James Wrexham is thirty-nine, lonely, and stuck in a dead-end job when he comes upon an advertisement for a position as secretary to Mr. Jonathan Scrivener. Much to his surprise, he is hired at a lavish salary despite never even meeting Scrivener, and he is told to take up residence at once in the flat of his new employer, who has suddenly disappeared. Mystified by Scrivener's strange conduct and desperate to learn something about him, it seems Wrexham will get the answers he seeks when Scrivener's friends begin to visit the flat: Pauline Mandeville, an ethereal beauty, Francesca Bellamy, a widow who may responsible for the death of her husband, Andrew Middleton, a disillusioned alcoholic, and Antony Rivers, a handsome playboy.
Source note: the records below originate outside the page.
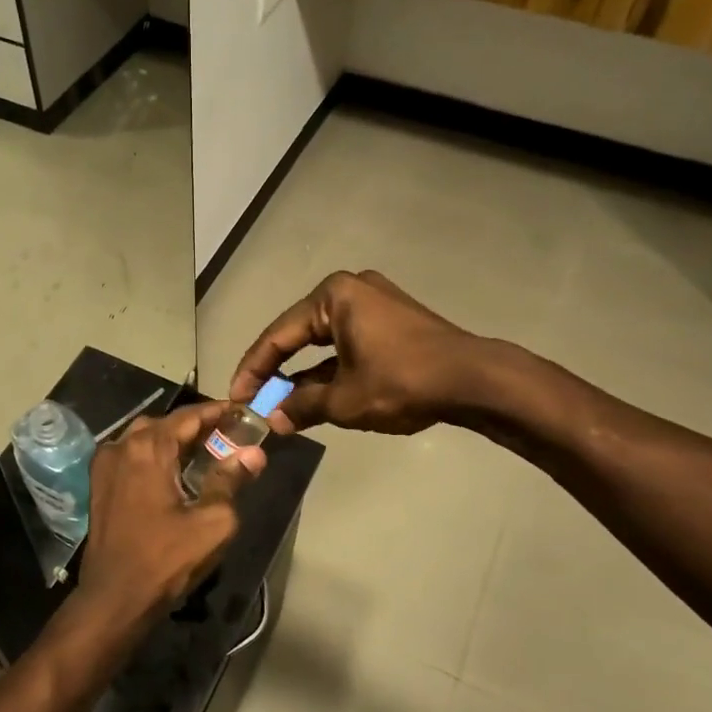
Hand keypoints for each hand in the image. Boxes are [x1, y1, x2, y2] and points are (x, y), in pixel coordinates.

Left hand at [73, 402, 265, 625]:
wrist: (114, 598)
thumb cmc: (166, 559)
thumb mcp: (212, 521)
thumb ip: (231, 480)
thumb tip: (253, 453)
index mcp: (148, 448)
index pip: (188, 416)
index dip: (217, 411)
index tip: (241, 412)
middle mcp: (121, 446)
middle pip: (165, 424)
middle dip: (196, 426)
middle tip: (226, 436)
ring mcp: (105, 465)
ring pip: (144, 438)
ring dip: (173, 440)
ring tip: (202, 453)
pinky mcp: (99, 485)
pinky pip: (130, 455)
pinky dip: (153, 455)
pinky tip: (171, 472)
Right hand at [229, 270, 479, 435]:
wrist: (474, 380)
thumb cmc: (402, 381)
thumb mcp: (345, 400)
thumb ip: (302, 406)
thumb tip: (273, 420)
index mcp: (333, 297)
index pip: (278, 335)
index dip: (253, 369)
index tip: (237, 397)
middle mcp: (350, 291)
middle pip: (299, 334)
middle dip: (277, 371)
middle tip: (255, 399)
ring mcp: (374, 304)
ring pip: (324, 342)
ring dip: (304, 375)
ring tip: (282, 405)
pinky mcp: (392, 321)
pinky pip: (348, 344)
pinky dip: (331, 369)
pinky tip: (316, 396)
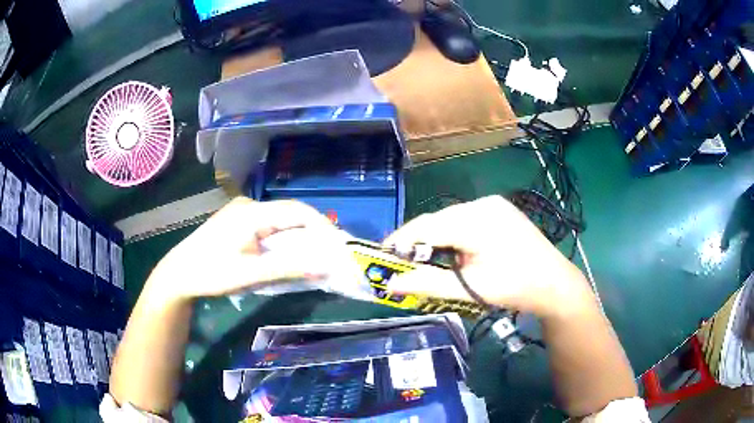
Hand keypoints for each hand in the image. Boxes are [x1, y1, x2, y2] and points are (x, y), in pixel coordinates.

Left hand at [146, 197, 336, 301]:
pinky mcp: (238, 221)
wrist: (179, 274)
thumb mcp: (250, 274)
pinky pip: (269, 226)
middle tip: (329, 254)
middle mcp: (249, 206)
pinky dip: (283, 239)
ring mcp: (242, 212)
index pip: (296, 210)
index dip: (322, 225)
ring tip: (314, 256)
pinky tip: (288, 254)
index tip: (338, 245)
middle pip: (290, 214)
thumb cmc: (211, 273)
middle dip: (312, 233)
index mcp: (251, 213)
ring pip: (280, 220)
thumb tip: (324, 267)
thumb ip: (287, 269)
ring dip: (298, 237)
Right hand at [384, 195, 592, 316]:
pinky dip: (454, 232)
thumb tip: (391, 283)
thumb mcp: (470, 288)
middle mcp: (483, 204)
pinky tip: (456, 250)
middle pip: (438, 220)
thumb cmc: (514, 288)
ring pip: (451, 218)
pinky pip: (466, 217)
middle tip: (405, 262)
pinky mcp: (500, 209)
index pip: (426, 226)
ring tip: (429, 258)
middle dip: (418, 240)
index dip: (401, 240)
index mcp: (476, 221)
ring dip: (436, 237)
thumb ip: (428, 283)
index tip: (383, 255)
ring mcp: (494, 204)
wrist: (554, 283)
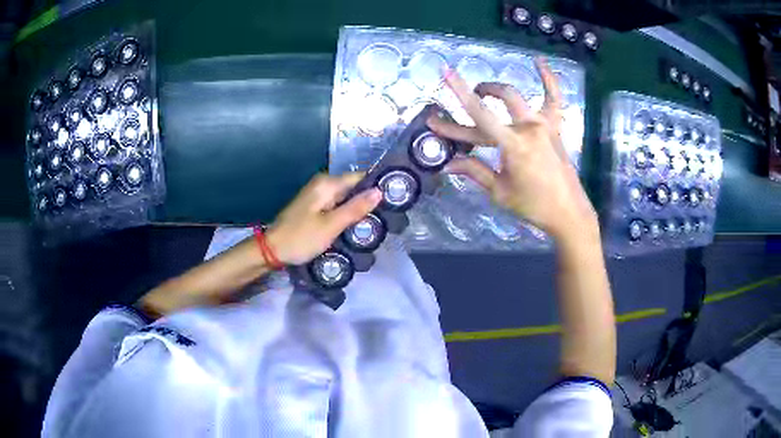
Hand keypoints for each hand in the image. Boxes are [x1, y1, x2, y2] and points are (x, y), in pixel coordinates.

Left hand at [266, 173, 381, 264]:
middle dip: (368, 200)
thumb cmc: (301, 238)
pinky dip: (346, 213)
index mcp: (327, 184)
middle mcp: (323, 184)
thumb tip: (379, 191)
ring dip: (358, 208)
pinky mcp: (314, 205)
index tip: (393, 199)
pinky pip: (337, 205)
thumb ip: (356, 208)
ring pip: (346, 197)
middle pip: (353, 187)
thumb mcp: (331, 226)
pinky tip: (355, 225)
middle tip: (386, 217)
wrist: (272, 249)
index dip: (376, 186)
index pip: (360, 177)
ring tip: (375, 222)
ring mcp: (317, 194)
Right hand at [427, 58, 597, 240]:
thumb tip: (447, 164)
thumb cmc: (533, 205)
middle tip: (466, 101)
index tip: (445, 73)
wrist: (569, 212)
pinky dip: (549, 78)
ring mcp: (545, 125)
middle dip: (475, 94)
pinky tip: (538, 62)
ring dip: (497, 89)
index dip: (459, 93)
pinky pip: (554, 98)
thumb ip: (474, 171)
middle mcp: (529, 128)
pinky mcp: (555, 127)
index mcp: (513, 145)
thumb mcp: (499, 191)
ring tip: (485, 90)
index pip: (480, 113)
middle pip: (498, 100)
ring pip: (518, 96)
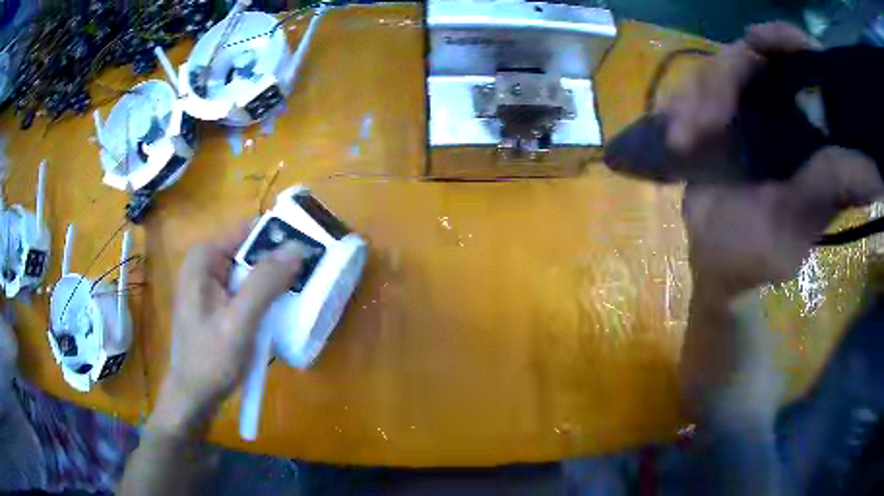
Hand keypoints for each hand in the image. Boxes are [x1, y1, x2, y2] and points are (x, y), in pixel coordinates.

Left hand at [151, 223, 302, 434]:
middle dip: (277, 265)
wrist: (194, 396)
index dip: (278, 239)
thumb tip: (297, 247)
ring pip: (250, 272)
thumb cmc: (211, 360)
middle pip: (249, 251)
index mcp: (204, 259)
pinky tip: (276, 315)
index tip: (308, 255)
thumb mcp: (240, 322)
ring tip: (296, 300)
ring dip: (272, 285)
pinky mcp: (215, 302)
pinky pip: (244, 290)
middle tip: (307, 282)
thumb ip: (265, 283)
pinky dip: (263, 299)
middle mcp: (205, 264)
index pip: (248, 231)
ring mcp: (209, 284)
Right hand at [666, 22, 882, 294]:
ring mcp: (750, 111)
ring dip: (696, 100)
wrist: (713, 261)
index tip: (757, 40)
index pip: (808, 65)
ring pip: (719, 72)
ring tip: (682, 140)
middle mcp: (786, 113)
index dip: (786, 41)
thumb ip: (828, 191)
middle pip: (754, 59)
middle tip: (702, 124)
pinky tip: (676, 136)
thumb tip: (874, 173)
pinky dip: (682, 106)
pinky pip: (697, 90)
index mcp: (813, 135)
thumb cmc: (756, 252)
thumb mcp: (794, 225)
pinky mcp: (721, 117)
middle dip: (723, 81)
But as each of them unfolds his story about Scrivener, it seems that none of them are describing the same person, though all are obsessed with finding him. Why has he hired Wrexham, and why does he seem to have thrust this unlikely group of people together? Is Scrivener engaged in an inscrutable experiment, or could he be laying some kind of trap? And will this enigmatic figure ever appear and say, "I am Jonathan Scrivener"?

Popular in his time for his psychological thrillers, Claude Houghton (1889-1961) was admired by writers as diverse as P. G. Wodehouse, Henry Miller, Hugh Walpole, and Graham Greene, but has fallen into neglect in the past half-century. This new edition restores his masterpiece I Am Jonathan Scrivener (1930) to print and includes Walpole's introduction from the 1935 edition and an essay by Pulitzer Prize winning critic and Washington Post columnist Michael Dirda.